→ **Aim of the task**:
Output the lines below verbatim, starting at the line that contains "ESTEFANÍA MERCADO" and ending at the line that contains "Desde o início, o", with both of those lines included.

Data excerpts:
--- START ---
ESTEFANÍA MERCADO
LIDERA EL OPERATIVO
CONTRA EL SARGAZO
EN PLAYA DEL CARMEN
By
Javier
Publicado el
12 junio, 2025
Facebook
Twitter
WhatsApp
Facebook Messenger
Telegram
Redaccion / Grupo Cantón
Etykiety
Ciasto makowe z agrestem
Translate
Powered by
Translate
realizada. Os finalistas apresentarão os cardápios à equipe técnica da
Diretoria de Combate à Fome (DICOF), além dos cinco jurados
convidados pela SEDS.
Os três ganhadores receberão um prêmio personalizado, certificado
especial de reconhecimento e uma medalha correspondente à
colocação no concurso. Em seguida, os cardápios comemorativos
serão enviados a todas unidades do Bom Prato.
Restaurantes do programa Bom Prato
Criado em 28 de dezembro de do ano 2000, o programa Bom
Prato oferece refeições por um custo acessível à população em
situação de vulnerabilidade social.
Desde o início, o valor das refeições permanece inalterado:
--- END ---
--- START ---
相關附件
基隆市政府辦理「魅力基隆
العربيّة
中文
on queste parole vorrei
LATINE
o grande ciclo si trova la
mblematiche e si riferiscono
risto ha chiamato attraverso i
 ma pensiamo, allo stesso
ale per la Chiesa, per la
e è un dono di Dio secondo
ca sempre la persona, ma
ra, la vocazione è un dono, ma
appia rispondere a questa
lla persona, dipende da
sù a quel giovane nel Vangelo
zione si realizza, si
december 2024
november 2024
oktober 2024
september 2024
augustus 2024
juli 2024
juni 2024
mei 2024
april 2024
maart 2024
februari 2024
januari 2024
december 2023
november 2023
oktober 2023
--- END ---
→ **Written reply**:
ESTEFANÍA MERCADO
LIDERA EL OPERATIVO
CONTRA EL SARGAZO
EN PLAYA DEL CARMEN
By
Javier
Publicado el
12 junio, 2025
Facebook
Twitter
WhatsApp
Facebook Messenger
Telegram
Redaccion / Grupo Cantón
Etykiety
Ciasto makowe z agrestem
Translate
Powered by
Translate
realizada. Os finalistas apresentarão os cardápios à equipe técnica da
Diretoria de Combate à Fome (DICOF), além dos cinco jurados
convidados pela SEDS.
Os três ganhadores receberão um prêmio personalizado, certificado
especial de reconhecimento e uma medalha correspondente à
colocação no concurso. Em seguida, os cardápios comemorativos
serão enviados a todas unidades do Bom Prato.
Restaurantes do programa Bom Prato
Criado em 28 de dezembro de do ano 2000, o programa Bom
Prato oferece refeições por um custo acessível à população em
situação de vulnerabilidade social.
Desde o início, o valor das refeições permanece inalterado:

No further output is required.